▼

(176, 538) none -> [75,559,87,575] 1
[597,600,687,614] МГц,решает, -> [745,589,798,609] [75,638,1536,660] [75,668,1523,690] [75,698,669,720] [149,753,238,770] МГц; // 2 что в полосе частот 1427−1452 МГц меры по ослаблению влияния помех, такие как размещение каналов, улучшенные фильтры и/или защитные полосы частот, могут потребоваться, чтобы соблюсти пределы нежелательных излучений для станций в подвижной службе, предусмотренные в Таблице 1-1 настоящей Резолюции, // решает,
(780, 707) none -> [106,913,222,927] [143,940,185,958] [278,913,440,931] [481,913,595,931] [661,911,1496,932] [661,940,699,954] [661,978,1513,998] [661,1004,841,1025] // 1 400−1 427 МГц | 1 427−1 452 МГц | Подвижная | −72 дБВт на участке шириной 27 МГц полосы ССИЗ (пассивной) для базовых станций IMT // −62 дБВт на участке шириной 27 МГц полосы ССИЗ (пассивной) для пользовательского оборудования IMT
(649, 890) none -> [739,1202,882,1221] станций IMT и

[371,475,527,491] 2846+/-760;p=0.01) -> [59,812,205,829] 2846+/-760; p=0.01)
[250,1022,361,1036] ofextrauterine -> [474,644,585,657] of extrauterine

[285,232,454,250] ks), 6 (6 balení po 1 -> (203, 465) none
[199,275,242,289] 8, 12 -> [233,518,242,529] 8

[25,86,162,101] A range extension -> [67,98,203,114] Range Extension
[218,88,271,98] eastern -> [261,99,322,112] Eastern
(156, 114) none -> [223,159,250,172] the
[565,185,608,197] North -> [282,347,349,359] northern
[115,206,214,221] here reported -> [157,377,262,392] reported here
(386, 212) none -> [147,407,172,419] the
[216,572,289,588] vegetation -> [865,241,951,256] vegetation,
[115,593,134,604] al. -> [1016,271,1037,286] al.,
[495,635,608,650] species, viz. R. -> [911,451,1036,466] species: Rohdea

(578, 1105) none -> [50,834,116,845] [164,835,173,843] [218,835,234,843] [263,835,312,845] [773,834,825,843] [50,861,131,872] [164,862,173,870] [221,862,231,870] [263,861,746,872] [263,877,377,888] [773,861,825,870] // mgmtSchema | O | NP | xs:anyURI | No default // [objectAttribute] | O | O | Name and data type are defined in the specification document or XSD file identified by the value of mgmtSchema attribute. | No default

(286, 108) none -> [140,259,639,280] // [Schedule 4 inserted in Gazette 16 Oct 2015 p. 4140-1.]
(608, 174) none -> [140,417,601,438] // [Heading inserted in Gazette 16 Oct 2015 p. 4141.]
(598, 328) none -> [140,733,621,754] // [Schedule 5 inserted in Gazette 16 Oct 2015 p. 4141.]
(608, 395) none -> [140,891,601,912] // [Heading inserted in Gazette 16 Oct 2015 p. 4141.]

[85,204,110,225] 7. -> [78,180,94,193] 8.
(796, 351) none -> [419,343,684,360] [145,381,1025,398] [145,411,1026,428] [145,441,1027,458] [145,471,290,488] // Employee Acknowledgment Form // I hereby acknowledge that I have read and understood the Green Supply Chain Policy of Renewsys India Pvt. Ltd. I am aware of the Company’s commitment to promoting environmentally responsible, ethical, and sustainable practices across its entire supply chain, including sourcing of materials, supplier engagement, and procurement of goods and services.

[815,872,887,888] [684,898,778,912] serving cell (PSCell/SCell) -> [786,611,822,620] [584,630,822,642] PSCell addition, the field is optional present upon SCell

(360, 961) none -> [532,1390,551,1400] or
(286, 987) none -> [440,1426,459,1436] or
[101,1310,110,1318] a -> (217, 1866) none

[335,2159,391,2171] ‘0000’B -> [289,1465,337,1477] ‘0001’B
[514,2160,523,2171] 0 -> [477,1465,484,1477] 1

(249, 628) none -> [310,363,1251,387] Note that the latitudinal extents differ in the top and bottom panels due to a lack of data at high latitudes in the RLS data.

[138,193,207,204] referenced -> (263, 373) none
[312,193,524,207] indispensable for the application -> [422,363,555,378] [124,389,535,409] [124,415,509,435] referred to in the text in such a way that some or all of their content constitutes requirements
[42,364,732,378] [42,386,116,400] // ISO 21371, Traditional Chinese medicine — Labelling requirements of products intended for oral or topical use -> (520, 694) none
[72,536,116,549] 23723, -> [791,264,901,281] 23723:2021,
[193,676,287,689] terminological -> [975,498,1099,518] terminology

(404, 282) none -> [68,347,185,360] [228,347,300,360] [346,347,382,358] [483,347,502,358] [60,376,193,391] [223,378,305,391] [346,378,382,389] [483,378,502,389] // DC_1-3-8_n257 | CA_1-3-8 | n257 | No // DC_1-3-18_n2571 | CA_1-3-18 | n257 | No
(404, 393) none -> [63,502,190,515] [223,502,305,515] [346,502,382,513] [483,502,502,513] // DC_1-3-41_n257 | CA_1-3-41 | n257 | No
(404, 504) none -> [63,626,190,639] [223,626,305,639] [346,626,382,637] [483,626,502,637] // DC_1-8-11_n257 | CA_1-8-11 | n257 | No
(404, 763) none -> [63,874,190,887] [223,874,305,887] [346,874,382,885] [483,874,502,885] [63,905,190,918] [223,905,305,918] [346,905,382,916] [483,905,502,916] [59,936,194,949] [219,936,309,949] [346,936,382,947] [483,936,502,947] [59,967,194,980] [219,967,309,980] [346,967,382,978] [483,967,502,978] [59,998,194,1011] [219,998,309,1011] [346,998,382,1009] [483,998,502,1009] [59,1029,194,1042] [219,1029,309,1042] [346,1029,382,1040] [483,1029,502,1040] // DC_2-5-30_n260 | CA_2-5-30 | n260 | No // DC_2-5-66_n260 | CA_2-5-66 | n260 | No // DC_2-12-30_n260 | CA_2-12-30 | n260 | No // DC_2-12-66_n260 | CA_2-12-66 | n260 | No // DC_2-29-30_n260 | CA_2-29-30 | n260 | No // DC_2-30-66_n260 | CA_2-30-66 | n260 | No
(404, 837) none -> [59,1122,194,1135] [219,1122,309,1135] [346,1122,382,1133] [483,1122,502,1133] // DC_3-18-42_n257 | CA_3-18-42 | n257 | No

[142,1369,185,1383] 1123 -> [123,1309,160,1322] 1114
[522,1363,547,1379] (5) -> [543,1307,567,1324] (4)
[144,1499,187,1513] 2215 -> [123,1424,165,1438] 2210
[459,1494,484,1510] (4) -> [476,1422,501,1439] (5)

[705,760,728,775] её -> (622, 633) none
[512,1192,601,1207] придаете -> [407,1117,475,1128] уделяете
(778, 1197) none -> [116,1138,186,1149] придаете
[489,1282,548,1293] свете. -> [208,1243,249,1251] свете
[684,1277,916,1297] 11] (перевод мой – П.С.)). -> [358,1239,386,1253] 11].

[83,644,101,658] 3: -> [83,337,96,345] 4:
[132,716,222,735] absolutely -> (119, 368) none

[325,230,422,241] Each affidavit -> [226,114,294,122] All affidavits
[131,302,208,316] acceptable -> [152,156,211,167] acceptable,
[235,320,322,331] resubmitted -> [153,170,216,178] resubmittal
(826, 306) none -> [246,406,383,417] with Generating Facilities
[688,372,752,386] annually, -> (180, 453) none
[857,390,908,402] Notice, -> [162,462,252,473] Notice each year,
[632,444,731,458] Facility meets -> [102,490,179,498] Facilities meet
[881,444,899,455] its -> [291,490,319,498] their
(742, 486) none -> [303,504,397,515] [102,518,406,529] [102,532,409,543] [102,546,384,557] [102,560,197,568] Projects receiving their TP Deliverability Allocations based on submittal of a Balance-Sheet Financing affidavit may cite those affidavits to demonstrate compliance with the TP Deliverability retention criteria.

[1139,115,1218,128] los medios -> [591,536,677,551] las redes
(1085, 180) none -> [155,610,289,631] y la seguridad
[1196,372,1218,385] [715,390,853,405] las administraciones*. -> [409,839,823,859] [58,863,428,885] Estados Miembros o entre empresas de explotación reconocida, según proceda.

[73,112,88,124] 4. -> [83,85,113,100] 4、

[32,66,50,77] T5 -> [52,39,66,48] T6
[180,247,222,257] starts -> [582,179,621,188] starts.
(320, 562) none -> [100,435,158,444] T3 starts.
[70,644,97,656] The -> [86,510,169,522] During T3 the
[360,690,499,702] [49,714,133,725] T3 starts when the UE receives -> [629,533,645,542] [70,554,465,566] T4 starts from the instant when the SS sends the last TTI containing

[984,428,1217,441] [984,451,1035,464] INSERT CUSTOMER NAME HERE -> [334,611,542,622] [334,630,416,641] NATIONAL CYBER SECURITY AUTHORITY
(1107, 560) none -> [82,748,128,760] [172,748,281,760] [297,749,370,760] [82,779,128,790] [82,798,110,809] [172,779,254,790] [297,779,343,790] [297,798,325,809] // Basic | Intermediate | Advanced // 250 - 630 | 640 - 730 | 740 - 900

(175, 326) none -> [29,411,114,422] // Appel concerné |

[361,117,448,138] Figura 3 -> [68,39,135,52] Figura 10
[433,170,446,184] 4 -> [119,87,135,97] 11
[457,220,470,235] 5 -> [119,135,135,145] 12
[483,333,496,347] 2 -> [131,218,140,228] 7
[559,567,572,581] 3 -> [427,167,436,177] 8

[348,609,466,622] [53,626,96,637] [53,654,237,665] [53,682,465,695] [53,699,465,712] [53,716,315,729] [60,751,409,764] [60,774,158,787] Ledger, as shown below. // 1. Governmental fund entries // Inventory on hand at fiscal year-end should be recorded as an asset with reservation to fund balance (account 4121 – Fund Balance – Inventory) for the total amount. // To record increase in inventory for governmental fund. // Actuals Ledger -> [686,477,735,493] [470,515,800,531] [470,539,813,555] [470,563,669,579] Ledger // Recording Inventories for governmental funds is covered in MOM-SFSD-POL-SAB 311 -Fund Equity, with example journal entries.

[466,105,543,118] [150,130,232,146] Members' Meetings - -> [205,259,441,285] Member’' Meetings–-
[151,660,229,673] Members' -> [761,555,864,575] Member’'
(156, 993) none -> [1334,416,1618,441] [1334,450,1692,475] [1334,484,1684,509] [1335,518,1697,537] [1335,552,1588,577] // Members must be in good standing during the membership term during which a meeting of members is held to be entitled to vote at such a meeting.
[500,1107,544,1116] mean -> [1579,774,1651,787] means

▲

Extract exactly and only the lines above from the line containing "[216,572,289,588] vegetation ->" through the line containing "(286, 987) none -> [440,1426,459,1436] or", both end lines included.

[216,572,289,588] vegetation -> [865,241,951,256] vegetation,
[115,593,134,604] al. -> [1016,271,1037,286] al.,
[495,635,608,650] species, viz. R. -> [911,451,1036,466] species: Rohdea

(578, 1105) none -> [50,834,116,845] [164,835,173,843] [218,835,234,843] [263,835,312,845] [773,834,825,843] [50,861,131,872] [164,862,173,870] [221,862,231,870] [263,861,746,872] [263,877,377,888] [773,861,825,870] // mgmtSchema | O | NP | xs:anyURI | No default // [objectAttribute] | O | O | Name and data type are defined in the specification document or XSD file identified by the value of mgmtSchema attribute. | No default

(286, 108) none -> [140,259,639,280] // [Schedule 4 inserted in Gazette 16 Oct 2015 p. 4140-1.]
(608, 174) none -> [140,417,601,438] // [Heading inserted in Gazette 16 Oct 2015 p. 4141.]
(598, 328) none -> [140,733,621,754] // [Schedule 5 inserted in Gazette 16 Oct 2015 p. 4141.]
(608, 395) none -> [140,891,601,912] // [Heading inserted in Gazette 16 Oct 2015 p. 4141.]

[85,204,110,225] 7. -> [78,180,94,193] 8.
(796, 351) none -> [419,343,684,360] [145,381,1025,398] [145,411,1026,428] [145,441,1027,458] [145,471,290,488] // Employee Acknowledgment Form // I hereby acknowledge that I have read and understood the Green Supply Chain Policy of Renewsys India Pvt. Ltd. I am aware of the Company’s commitment to promoting environmentally responsible, ethical, and sustainable practices across its entire supply chain, including sourcing of materials, supplier engagement, and procurement of goods and services.

[815,872,887,888] [684,898,778,912] serving cell (PSCell/SCell) -> [786,611,822,620] [584,630,822,642] PSCell addition, the field is optional present upon SCell

(360, 961) none -> [532,1390,551,1400] or
(286, 987) none -> [440,1426,459,1436] or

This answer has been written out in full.